Harmonic Morphisms from Fefferman Spaces

Abstract

We study a ramification of a phenomenon discovered by Baird and Eells (in: Looijenga et al (eds) Geometry Symposium Utrecht 1980. Lecture Notes in Mathematics, Springer, Berlin, 1981) i.e. that non-constant harmonic morphisms \(\Phi : {{\mathfrak {M}}}^{\textrm{N}} \rightarrow N^2\) from a \(\mathrm N\)-dimensional (\(\textrm{N} \ge 3\)) Riemannian manifold \({{\mathfrak {M}}}^{\textrm{N}}\), into a Riemann surface \(N^2\), can be characterized as those horizontally weakly conformal maps having minimal fibres.

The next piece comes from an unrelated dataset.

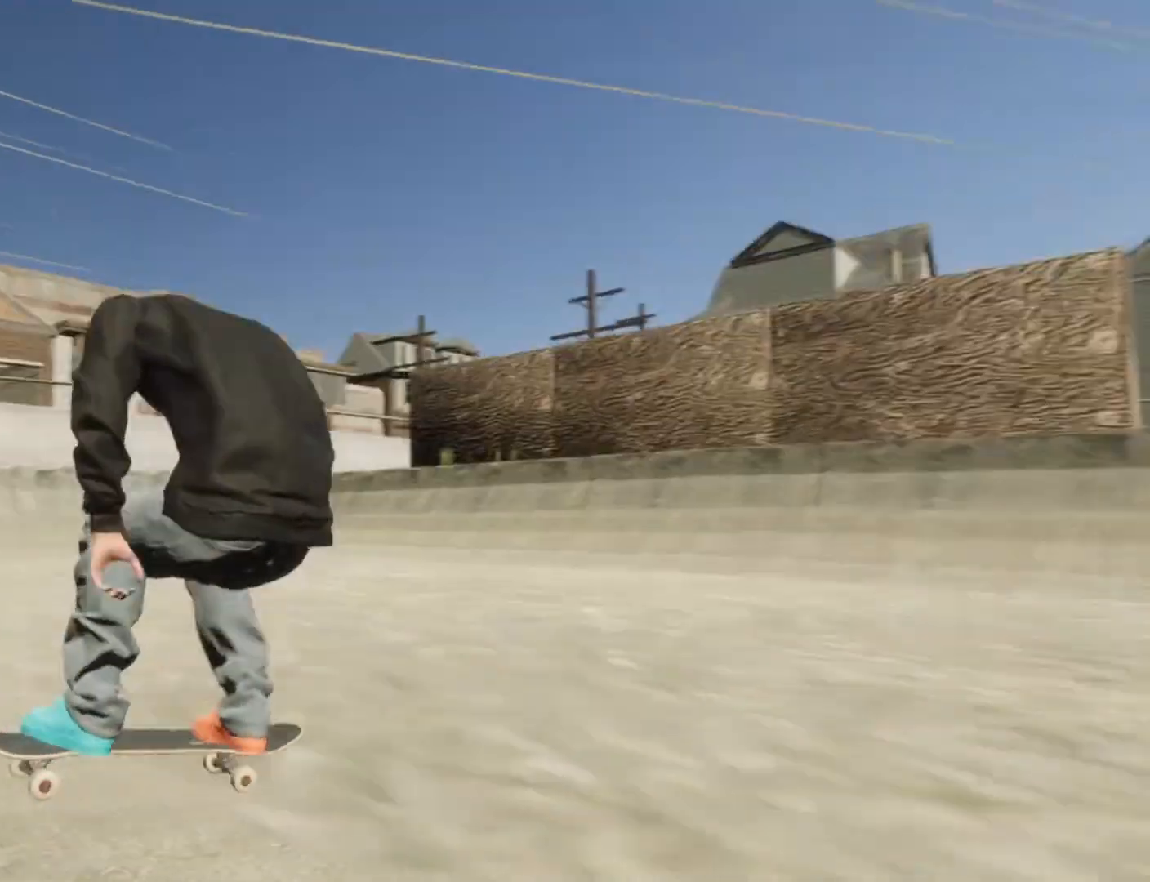
Gameplay with a controller (Xbox layout); each line is a JSON object with the inputs held at the frame after it (dt_ms = milliseconds from this image to that frame). "events" lists button and stick changes between this image and that frame as [ms after this image, input, new state], when the widget could be followed in between. Not read: DPAD_DOWN DPAD_LEFT DPAD_RIGHT L3.
{"dt_ms": 500, "buttons": [], "left_stick": "center", "right_stick": "center", "events": [[208, "A", "up"]]}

We recover Baird–Eells’ result for \(S^1\) invariant harmonic morphisms \(\Phi : {{\mathfrak {M}}}^{2n+2} \rightarrow N^2\) from a class of Lorentzian manifolds arising as total spaces \({{\mathfrak {M}}} = C(M)\) of canonical circle bundles \(S^1 \rightarrow {{\mathfrak {M}}} \rightarrow M\) over strictly pseudoconvex CR manifolds \(M^{2n+1}\). The corresponding base maps \(\phi : M^{2n+1} \rightarrow N^2\) are shown to satisfy \(\lim _{\epsilon \rightarrow 0^+} \, \pi _{{{\mathscr {H}}}^\phi } \, \mu ^{{{\mathscr {V}}}^\phi }_\epsilon = 0\), where \(\mu ^{{{\mathscr {V}}}^\phi }_\epsilon \) is the mean curvature vector of the vertical distribution \({{\mathscr {V}}}^\phi = \textrm{Ker} (d \phi )\) on the Riemannian manifold \((M, \, g_\epsilon )\), and \(\{ g_\epsilon \}_{0< \epsilon < 1}\) is a family of contractions of the Levi form of the pseudohermitian manifold \((M, \, \theta )\).